Restate word for word the entries below, starting with the line with "Makes a new Grid object" and continuing through the line with "puts a piece". Include both of those lines and no others.

━━━━━ PROVIDED INFORMATION

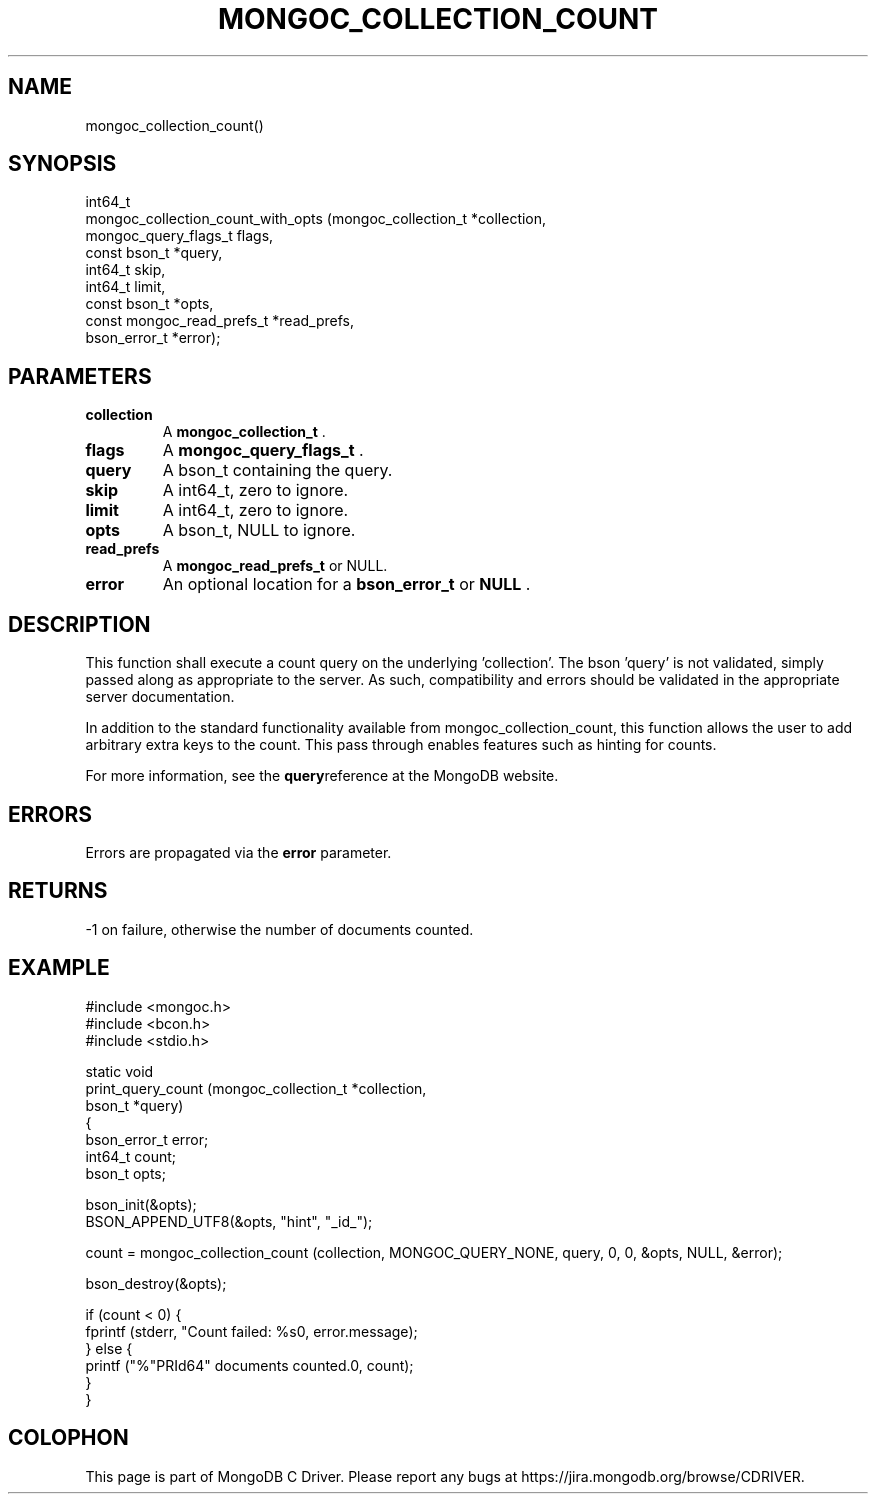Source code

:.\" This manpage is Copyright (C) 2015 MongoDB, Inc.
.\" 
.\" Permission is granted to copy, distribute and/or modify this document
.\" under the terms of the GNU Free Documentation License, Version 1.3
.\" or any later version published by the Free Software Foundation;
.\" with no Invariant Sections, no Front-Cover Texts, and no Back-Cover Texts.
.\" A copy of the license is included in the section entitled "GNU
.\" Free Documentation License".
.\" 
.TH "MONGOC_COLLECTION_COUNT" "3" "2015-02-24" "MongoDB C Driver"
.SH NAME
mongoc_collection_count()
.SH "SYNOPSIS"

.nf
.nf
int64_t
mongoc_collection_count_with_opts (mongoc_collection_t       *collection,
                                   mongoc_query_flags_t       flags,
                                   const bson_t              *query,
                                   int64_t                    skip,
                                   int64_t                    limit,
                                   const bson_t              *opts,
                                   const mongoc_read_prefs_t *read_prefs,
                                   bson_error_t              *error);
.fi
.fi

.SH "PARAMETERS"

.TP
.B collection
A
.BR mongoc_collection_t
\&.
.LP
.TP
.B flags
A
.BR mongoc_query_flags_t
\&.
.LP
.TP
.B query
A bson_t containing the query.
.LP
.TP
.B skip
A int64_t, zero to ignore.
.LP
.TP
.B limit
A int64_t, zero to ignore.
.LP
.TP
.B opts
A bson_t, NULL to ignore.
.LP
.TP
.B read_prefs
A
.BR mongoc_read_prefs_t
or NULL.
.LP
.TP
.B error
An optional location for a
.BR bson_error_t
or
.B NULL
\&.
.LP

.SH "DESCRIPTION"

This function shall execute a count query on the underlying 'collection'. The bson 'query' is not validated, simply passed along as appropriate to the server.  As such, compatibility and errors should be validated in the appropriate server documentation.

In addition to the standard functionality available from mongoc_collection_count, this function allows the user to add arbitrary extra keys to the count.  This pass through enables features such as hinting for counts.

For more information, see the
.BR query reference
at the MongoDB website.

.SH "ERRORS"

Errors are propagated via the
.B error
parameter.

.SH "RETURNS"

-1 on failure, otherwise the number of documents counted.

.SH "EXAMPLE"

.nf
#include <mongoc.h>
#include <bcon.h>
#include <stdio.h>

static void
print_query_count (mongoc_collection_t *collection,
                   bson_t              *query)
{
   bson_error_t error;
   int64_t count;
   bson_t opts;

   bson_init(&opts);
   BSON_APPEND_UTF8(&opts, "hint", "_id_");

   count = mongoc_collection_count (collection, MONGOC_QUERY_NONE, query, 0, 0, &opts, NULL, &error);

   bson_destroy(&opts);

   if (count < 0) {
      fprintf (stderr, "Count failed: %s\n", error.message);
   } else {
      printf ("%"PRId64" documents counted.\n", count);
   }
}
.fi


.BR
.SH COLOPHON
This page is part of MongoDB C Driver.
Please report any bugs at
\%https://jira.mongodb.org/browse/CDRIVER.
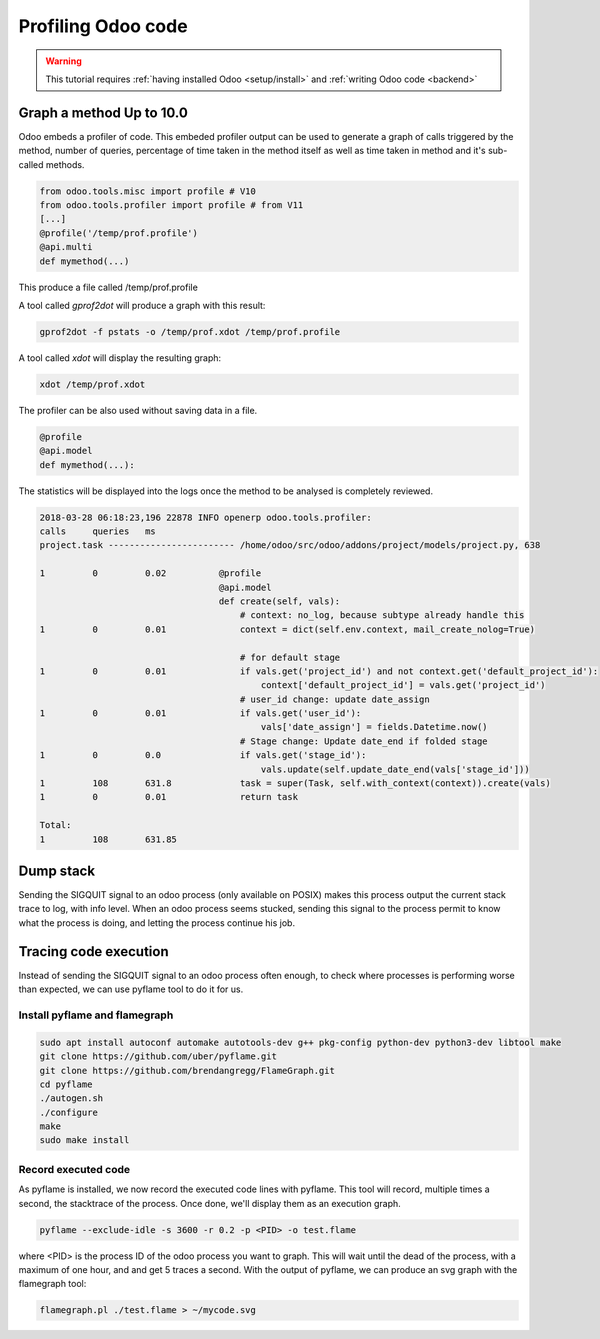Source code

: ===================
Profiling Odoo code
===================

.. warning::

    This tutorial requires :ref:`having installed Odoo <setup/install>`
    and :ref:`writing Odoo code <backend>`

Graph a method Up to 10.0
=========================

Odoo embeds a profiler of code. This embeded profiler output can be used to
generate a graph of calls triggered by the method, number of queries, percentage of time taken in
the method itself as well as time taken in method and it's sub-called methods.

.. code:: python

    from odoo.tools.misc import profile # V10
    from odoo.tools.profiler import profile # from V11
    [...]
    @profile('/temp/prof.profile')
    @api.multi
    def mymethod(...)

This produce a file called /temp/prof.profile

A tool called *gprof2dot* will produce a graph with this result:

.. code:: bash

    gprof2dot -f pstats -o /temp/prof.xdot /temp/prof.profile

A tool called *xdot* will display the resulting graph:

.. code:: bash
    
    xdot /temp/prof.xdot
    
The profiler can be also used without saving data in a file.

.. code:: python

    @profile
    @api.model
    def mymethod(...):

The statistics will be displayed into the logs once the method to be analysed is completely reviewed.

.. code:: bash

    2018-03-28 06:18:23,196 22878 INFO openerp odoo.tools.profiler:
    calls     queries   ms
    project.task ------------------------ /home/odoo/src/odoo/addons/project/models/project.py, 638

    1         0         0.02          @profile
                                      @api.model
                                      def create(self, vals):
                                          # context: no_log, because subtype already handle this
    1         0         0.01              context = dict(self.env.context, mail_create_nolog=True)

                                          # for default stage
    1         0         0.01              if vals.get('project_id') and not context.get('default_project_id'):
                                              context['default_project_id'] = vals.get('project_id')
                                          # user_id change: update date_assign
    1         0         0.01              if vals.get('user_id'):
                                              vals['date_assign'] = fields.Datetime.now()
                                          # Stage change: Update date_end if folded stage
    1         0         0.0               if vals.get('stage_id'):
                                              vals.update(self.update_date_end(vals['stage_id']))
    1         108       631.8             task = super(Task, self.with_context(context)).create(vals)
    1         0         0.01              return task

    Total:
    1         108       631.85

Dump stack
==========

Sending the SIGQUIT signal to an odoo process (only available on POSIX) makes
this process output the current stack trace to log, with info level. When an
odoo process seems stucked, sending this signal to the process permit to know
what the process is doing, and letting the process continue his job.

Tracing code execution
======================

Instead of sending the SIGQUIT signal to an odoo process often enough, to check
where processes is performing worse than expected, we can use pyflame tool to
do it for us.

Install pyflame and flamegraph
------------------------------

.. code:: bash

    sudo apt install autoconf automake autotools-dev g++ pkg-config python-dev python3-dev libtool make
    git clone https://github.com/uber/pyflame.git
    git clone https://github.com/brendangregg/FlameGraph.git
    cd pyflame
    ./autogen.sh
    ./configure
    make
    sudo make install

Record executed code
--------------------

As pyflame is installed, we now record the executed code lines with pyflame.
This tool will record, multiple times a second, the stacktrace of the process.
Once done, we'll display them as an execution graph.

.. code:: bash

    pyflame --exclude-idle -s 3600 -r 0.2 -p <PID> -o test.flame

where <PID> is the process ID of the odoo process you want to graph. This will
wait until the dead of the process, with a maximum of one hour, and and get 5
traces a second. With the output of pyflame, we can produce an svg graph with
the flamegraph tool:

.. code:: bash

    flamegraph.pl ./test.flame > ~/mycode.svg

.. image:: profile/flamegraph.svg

━━━━━━━━━━
━━━━━ PROVIDED INFORMATION

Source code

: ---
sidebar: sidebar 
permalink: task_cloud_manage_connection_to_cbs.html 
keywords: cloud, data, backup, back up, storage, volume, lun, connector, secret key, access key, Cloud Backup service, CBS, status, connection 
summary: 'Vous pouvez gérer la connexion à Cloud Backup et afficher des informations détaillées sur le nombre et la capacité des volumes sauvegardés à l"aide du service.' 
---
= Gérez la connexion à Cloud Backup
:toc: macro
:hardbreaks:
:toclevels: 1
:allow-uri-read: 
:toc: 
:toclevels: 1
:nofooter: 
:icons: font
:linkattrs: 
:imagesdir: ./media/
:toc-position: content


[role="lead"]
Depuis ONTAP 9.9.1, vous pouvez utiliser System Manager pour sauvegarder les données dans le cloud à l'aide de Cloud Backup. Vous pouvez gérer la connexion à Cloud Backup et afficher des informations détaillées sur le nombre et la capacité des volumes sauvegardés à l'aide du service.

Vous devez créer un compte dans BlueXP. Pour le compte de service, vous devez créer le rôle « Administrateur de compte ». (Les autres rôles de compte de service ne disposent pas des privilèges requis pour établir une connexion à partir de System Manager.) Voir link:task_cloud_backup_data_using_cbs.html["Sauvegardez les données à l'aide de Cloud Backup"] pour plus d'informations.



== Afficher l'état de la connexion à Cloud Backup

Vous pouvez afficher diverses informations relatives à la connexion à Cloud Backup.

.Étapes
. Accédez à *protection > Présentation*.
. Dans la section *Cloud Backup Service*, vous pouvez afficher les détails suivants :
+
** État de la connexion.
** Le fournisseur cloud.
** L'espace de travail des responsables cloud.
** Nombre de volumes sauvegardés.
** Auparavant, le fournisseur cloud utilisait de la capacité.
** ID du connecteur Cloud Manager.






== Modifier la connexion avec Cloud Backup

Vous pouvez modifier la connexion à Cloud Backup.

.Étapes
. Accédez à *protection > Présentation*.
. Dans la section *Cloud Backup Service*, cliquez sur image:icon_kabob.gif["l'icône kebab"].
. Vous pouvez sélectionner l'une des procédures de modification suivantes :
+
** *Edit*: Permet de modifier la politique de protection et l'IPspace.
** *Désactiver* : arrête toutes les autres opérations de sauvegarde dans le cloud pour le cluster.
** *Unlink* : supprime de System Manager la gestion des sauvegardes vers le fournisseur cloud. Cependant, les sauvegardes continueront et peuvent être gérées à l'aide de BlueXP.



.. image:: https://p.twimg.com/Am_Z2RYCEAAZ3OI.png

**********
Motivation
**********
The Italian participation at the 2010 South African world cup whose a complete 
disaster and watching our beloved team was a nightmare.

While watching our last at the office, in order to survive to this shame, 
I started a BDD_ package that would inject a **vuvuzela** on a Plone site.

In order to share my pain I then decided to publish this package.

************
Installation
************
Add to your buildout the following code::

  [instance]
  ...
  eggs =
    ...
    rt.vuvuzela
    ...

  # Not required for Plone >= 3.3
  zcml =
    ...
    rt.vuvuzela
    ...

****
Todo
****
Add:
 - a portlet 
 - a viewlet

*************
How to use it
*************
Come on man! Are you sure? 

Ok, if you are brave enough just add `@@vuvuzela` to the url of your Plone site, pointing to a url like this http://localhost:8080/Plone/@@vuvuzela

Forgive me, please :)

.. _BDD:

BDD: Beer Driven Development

━━━━━━━━━━
━━━━━ PROVIDED INFORMATION

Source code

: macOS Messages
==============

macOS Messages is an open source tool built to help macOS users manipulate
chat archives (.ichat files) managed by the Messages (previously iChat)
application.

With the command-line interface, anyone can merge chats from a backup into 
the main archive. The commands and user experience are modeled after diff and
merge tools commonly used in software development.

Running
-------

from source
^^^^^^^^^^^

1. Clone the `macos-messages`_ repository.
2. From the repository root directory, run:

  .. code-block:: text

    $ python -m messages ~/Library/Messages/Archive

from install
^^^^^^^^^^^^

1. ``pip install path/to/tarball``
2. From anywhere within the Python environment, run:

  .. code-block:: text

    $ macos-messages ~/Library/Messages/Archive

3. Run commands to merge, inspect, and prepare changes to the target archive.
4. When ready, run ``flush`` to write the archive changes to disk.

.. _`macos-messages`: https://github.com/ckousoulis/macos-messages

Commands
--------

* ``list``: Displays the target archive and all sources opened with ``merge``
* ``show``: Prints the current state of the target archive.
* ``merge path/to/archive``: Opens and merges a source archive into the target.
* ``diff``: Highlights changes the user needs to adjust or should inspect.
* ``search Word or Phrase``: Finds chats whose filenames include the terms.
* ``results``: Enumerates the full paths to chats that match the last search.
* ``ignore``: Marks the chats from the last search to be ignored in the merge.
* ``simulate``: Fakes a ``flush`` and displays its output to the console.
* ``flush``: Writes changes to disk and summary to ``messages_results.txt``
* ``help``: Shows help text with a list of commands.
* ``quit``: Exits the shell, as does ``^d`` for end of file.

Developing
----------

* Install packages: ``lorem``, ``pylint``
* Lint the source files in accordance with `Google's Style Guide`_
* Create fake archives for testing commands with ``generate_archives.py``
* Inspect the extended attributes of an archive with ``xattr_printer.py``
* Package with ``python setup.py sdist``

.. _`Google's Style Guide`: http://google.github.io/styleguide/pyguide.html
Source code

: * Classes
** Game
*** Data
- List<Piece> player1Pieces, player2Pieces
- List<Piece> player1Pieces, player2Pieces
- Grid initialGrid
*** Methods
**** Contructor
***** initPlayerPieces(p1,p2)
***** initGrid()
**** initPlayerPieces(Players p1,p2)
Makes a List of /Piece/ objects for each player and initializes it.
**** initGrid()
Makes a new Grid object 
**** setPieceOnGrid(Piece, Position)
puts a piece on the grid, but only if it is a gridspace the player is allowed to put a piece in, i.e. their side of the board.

━━━━━━━━━━

__RESULT BELOW__
Makes a new Grid object 
**** setPieceOnGrid(Piece, Position)
puts a piece on the grid, but only if it is a gridspace the player is allowed to put a piece in, i.e. their side of the board.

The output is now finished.